The keynote speaker had just finished a great presentation on the importance of transforming education. The talk was inspirational and had clearly resonated with the audience. A few of us lingered to talk about what actions we could take to bring this vision of the future into being. A Director of Technology sitting at our table complained about her principal being the obstacle to transforming education at the high school.
“All he cares about is test scores. He doesn’t care about technology at all. If he doesn’t change his attitude everything will remain the same. He’s set in his ways and there is no way he is going to change”.
She was dead sure she had identified the culprit that was the obstacle to educational transformation.
“So what are you going to do?” I asked.
“I don’t know, it’s tough because…” and again she launched into the same description of the high school principal as disinterested in anything but test scores and college acceptances. She had a strong belief that this principal would never change. I could feel her frustration and sense of powerlessness. I also noticed that she had settled into a comfortable pattern; complaining about the problem, declaring it impossible to fix, and living with the status quo.
I pushed a little further, “If what you say is true, who's responsible for dealing with him?”
She contorted her face, clearly uncomfortable with the question, “I guess the Assistant Superintendent, or the Superintendent.”
I asked her straight out, “How about you? Don't you have a role in this?
Her response was automatic and defini
tive, “No! How can I be accountable for how the principal behaves?”

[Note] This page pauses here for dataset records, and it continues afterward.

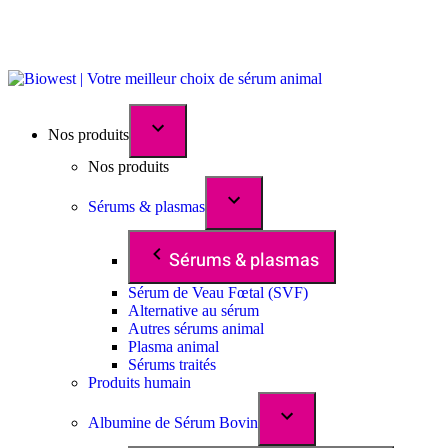
Nos produits
Nos produits
Sérums & plasmas
Sérums & plasmas
Sérum de Veau Fœtal (SVF)
Alternative au sérum
Autres sérums animal
Plasma animal
Sérums traités
Produits humain
Albumine de Sérum Bovin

The conversation broke off and we departed amid an uncomfortable silence.
It's here, at this critical juncture, that we, as leaders, fail ourselves so often. We see clearly what is lacking in others and how they need to change, and yet are blind to our own frailties. It's only when we embrace our own accountability and shed the role of victim that we step into our own power.
True, there are no guarantees that we'll succeed. The Principal may never support the changes we seek. And yes, sometimes it’s just easier to ignore the problem, there are plenty of things to keep us busy. We think wouldn't it be great if we had an inspirational leader like Martin Luther King Jr. to lead the charge and inspire the reluctant Principal to change…but remember we also need the Rosa Parks (that would be us) of the world to do our parts.
If we, who understand the need to transform teaching and learning, don’t take action, then who will? If we're going to move beyond status quo,each of us has to step into our own greatness, no matter our title, no matter our role...just like Rosa Parks.
We don't do this for ourselves, but for the next generation of children that look to us for leadership.